EXERCISE → From the first line to the last, set down the material exactly and drop every picture.

┌──

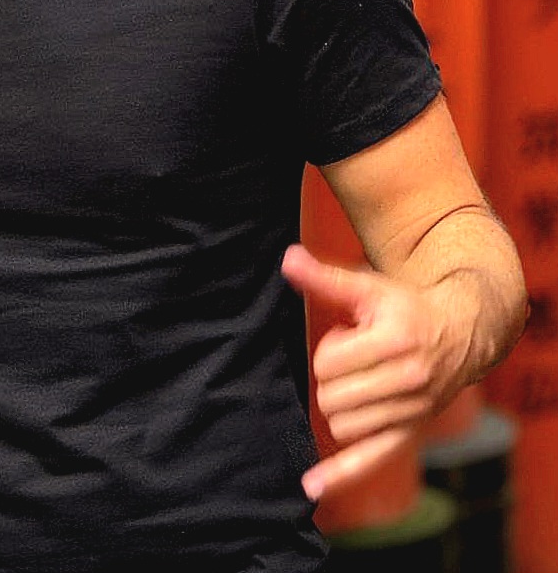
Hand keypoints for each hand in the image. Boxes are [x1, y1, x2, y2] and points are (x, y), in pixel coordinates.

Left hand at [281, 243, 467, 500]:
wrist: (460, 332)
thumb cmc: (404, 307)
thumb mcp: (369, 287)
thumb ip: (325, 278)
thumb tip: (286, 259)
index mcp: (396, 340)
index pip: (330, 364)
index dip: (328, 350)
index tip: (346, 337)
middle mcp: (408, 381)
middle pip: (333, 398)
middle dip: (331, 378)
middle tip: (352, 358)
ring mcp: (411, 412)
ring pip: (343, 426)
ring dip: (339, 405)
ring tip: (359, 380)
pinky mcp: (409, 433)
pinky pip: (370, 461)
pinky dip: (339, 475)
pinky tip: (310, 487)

└──

RESPONSE TO THE TASK →
Hand keypoints for each hand in the image. Boxes are [x1, y1, x2, y2] and points are (x, y), in pixel coordinates.

Left hand at [281, 243, 467, 500]:
wrist: (460, 332)
thumb cmc: (404, 307)
thumb mcp: (369, 287)
thumb ip: (325, 278)
thumb tip: (286, 259)
index mcp: (396, 340)
index pip: (330, 364)
index dip: (328, 350)
index tip: (346, 337)
middle mcp: (408, 381)
middle pip: (333, 398)
middle dip: (331, 378)
middle tip: (352, 358)
ring mcp: (411, 412)
ring pip: (343, 426)
ring dip: (339, 405)
ring tip: (359, 380)
pinky mcp: (409, 433)
pinky pip: (370, 461)
pinky dip: (339, 475)
pinky tip: (310, 487)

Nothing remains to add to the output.